A few universities including MSU, Saginaw Valley State University and Central Michigan University are hosting smaller, in-person ceremonies over several days.
Costa Gianiodis, a finance major, will be among several MSU students graduating with business majors at 8 a.m. on Friday. He plans to wear his cap and gown to the two-hour ceremony and gave his two tickets to his parents so they could attend.
MSU is hosting 50 small outdoor graduation ceremonies over three weekends at the end of April and in early May, MSU spokesman Dan Olsen said. The university is allowing up to 500 attendees per ceremony including graduates and their guests. All participants will be seated 6 feet apart, asked to wear a mask and submit to a health screening.
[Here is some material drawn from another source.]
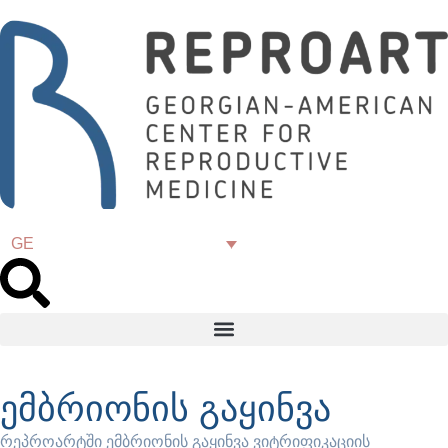
GE
ემბრიონის გაყინვა
რეპროარტში ემბრიონის გაყინვა ვიტრიფიკაციის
Graduates' names will be read and the students will walk across a stage and get a symbolic diploma before getting their picture taken. Actual diplomas will be mailed.
Gianiodis said he's excited to be part of the ceremony and commends MSU staff for the work they've done to plan the events.
"Everyone knows it has been a really long pandemic," Gianiodis said. "It was really nice for them to make the effort to give us a send-off."
At the same time, he knows he is among the few college students who are getting to attend an in-person graduation.
"I feel for those students (who can't attend in person)," Gianiodis said. "It is really unfortunate. Hopefully, they will be able to get through it and move on to the next part of their lives."